= Beginning of Section =

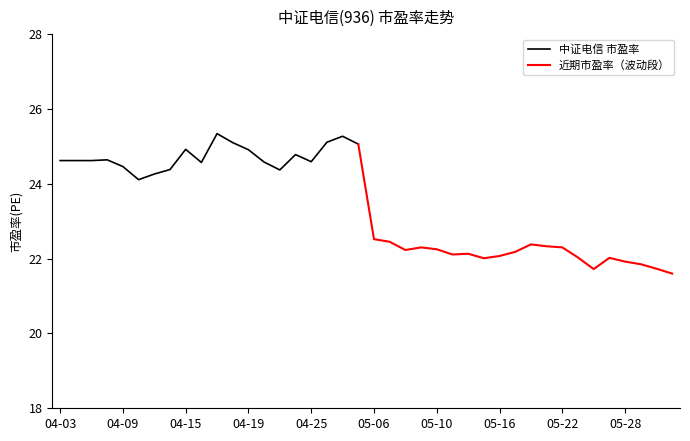

Is this an area chart (filled region under the line)?

No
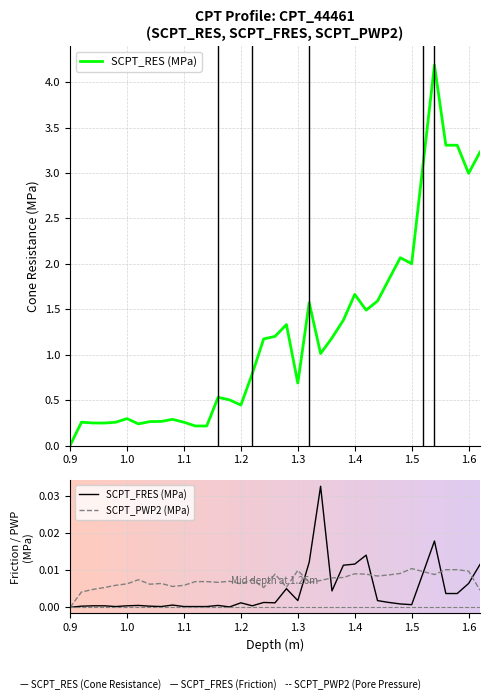

Which category has the lowest value in the SCPT_RES (MPa) series?

0.9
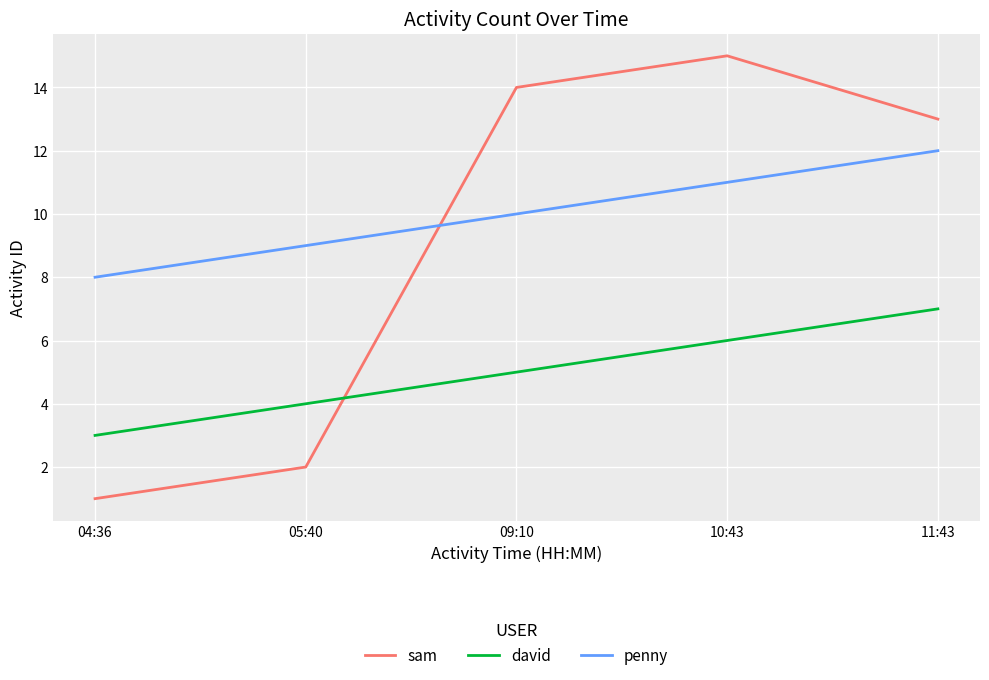

Which series has the largest total across all categories?

penny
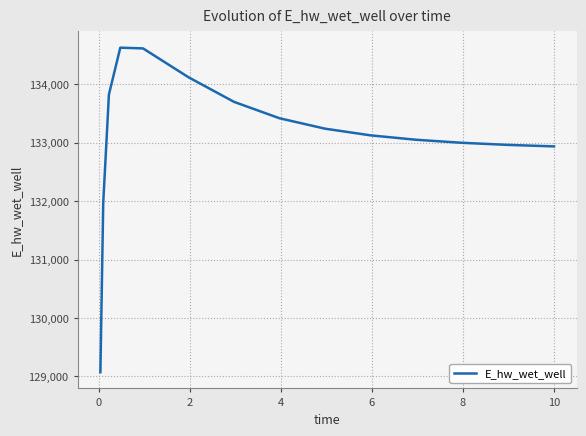

What is the difference between the maximum and minimum values?

5557.4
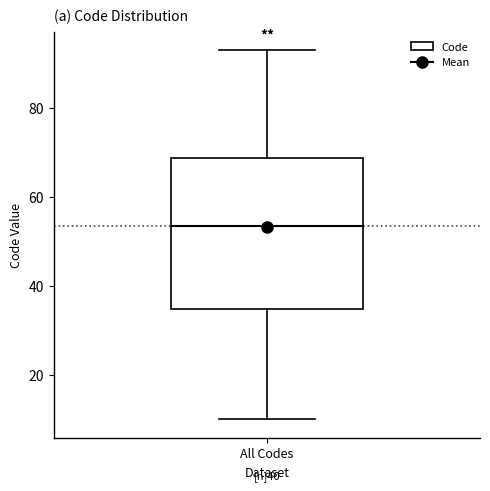

Where does the median line of the box for All Codes sit on the y-axis? The values are not printed on the chart, so give them approximately, as read against the axis.

54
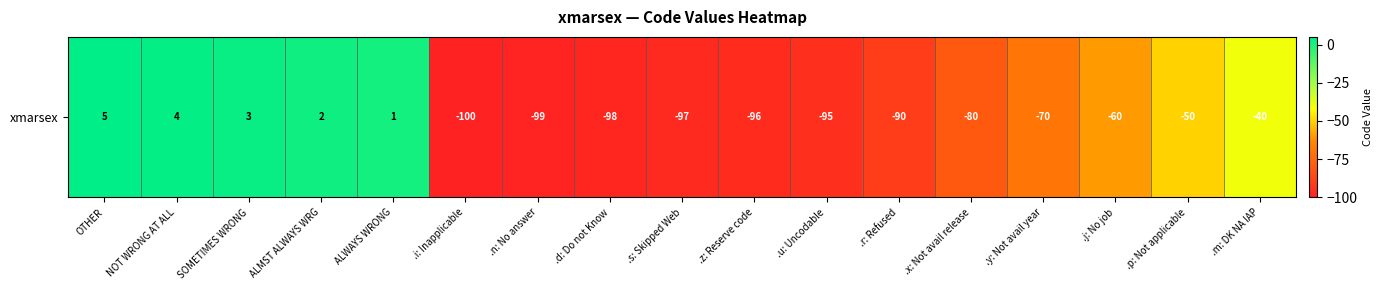

Reading left to right, transcribe all the data shown in this chart.

5	4	3	2	1	-100	-99	-98	-97	-96	-95	-90	-80	-70	-60	-50	-40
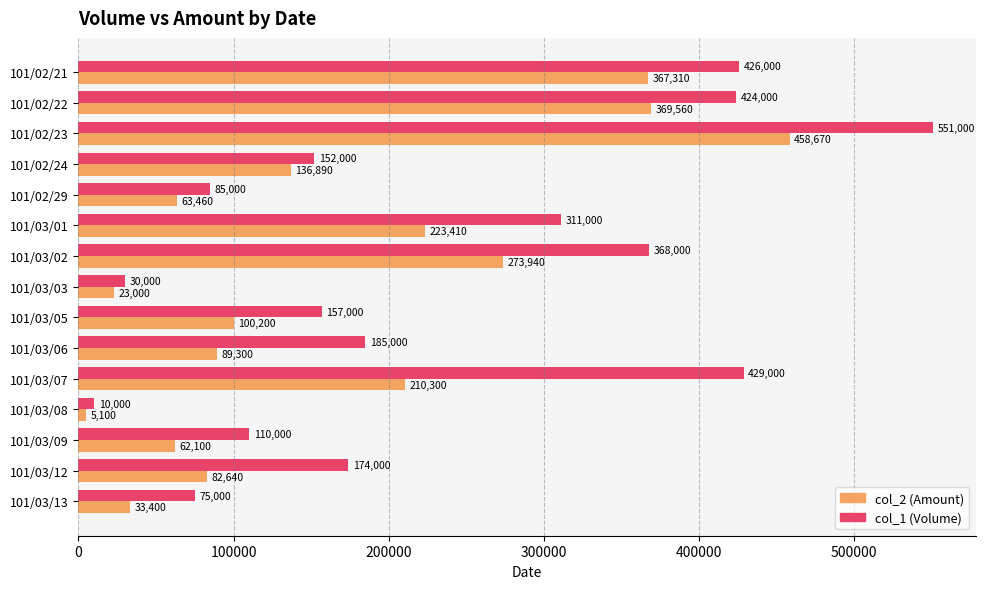

The col_2 (Amount) series shows 81977 at 101/03/09. True or false?

False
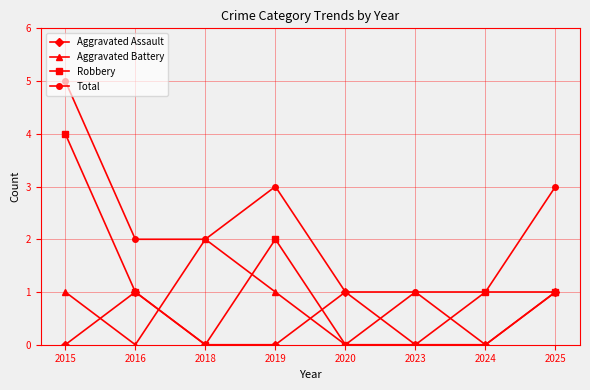

Does the chart display data point markers on the line(s)?

Yes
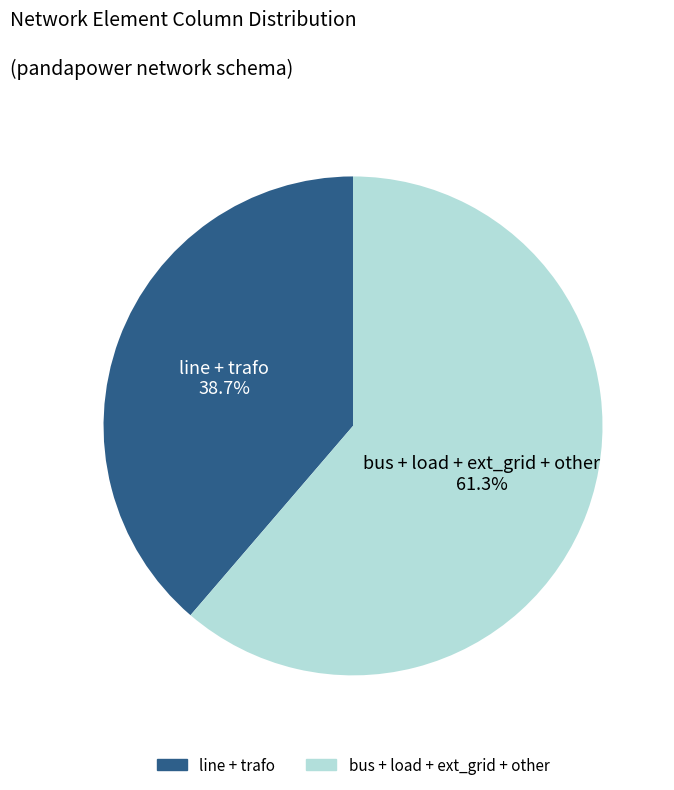

Count the number of slices in the pie.

2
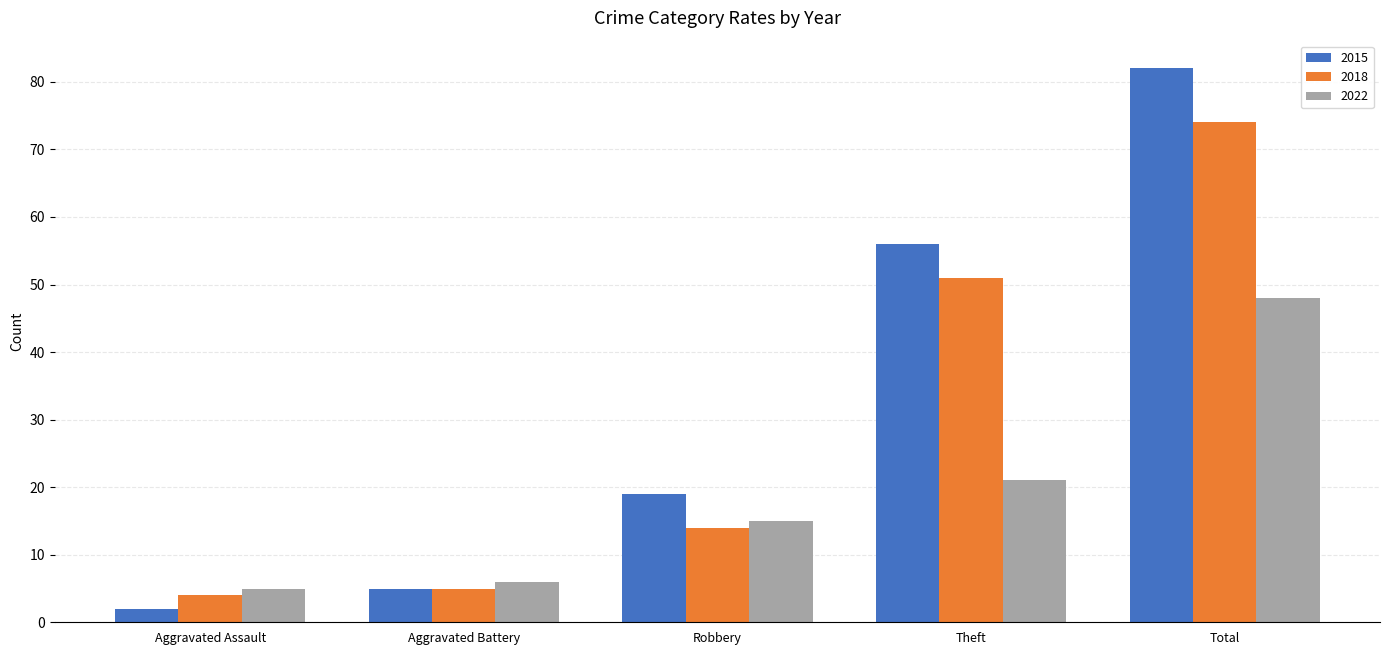

What is the difference between the maximum and minimum values in the 2018 series?

70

= End of Section =

Copy all of the entries above word for word, leaving out the pictures.

# ANSWER
Is this an area chart (filled region under the line)?

No

Which category has the lowest value in the SCPT_RES (MPa) series?

0.9

Which series has the largest total across all categories?

penny

What is the difference between the maximum and minimum values?

5557.4

Where does the median line of the box for All Codes sit on the y-axis? The values are not printed on the chart, so give them approximately, as read against the axis.

54

Reading left to right, transcribe all the data shown in this chart.

5	4	3	2	1	-100	-99	-98	-97	-96	-95	-90	-80	-70	-60	-50	-40

The col_2 (Amount) series shows 81977 at 101/03/09. True or false?

False

Does the chart display data point markers on the line(s)?

Yes

Count the number of slices in the pie.

2

What is the difference between the maximum and minimum values in the 2018 series?

70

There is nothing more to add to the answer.